● **REQUIRED ACTIONS**:
(1) Answer these questions about the passage on environmental decline:
(a) Which three ocean species does the passage name as vanishing?
(b) According to the passage, how many animals die every year because of vehicular traffic?
(c) Besides highways on land, what two kinds of routes does the passage say humans are increasing?
(2) Continue the passage on environmental decline from its final sentence.

----- SOURCE TEXT -----

The oceans are being desimated. Coral reefs are dying species again are vanishing. Salmon, Sharks, even krill ( not because of whales over eating either).

But as the thinning diversity of fauna parrallel the untouched quiet spaces of the wildernesss on land sea and in the air, so goes the available drinking water and arriable lands for the flora to grow freely that provide for the wild living fauna of the mother earth.

Humans segregating masses of land by the increasing the web of highways on land, as well as shipping lanes with increasing traffic and air ways criss-crossing the sky. No space is let alone. 100's of thousand of animals die every year due to vehicular traffic of all types.
But as long as the sick self serving religious nimrods hold on to the idea that the dominion of the planet is OURS to use (up), and "Be fruitful and multiply", then the reason humanity is even here on this planet is lost, along with a reason to even live.

----- RECORDS SHOWN -----

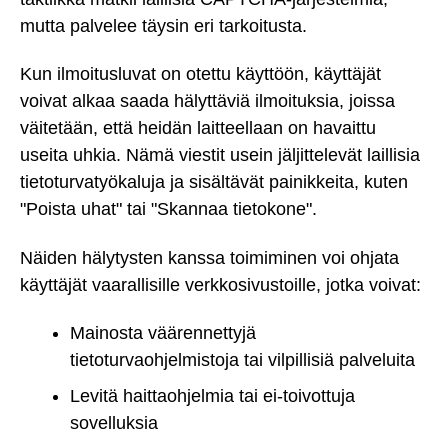
mutta palvelee täysin eri tarkoitusta.
Kun ilmoitusluvat on otettu käyttöön, käyttäjät
voivat alkaa saada hälyttäviä ilmoituksia, joissa
väitetään, että heidän laitteellaan on havaittu
useita uhkia. Nämä viestit usein jäljittelevät laillisia
tietoturvatyökaluja ja sisältävät painikkeita, kuten
"Poista uhat" tai "Skannaa tietokone".
Näiden hälytysten kanssa toimiminen voi ohjata
käyttäjät vaarallisille verkkosivustoille, jotka voivat:
Mainosta väärennettyjä
tietoturvaohjelmistoja tai vilpillisiä palveluita
Levitä haittaohjelmia tai ei-toivottuja
sovelluksia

-----

● **RESULTS OF THE EXERCISE**:
(1)
(a) Salmon, sharks, and krill.
(b) Hundreds of thousands.
(c) Shipping lanes at sea and airways across the sky.

(2)
God will not save us from our stupidity.

When each of us takes to heart the value of Being a Humanbeing and find satisfaction without the need of superfulous "stuff" ,
instead of Being a Human Doing that has to constantly be entertained, constantly grasping to fulfill the sick notion that they are entitled to grandigose materialistic surroundings, then the the jewel of Eden will spiraling down into a hellacious existance, if at all.

Procreation by an unconscious society proves humanity is NOT a high living form.
Living a higher consciousness is living responsibly every moment,
Not living so is nothing more than being a Re-Active organism.

Over population IS a reality. But more so humanity is still over procreating.

With a social economy system based on growth (of the volume of production and use of meaningless stuff and over building the need v.s. the necessity) there is no hope.
Excessive use of the planets resources and our inability to meet the demand for materialistic crap only escalates the greed and selfish "entitlement factor".
Bigger, brighter, bolder, "newer", the latest, the best, the most popular.....Vanity is the devils best (poker) hand.

Judge, not the (each others) statis symbols, less ye to be judged!
One upping the Smiths and the Jones is the worst of social sins.

"He who dies with the most toys.......leaves the biggest mess"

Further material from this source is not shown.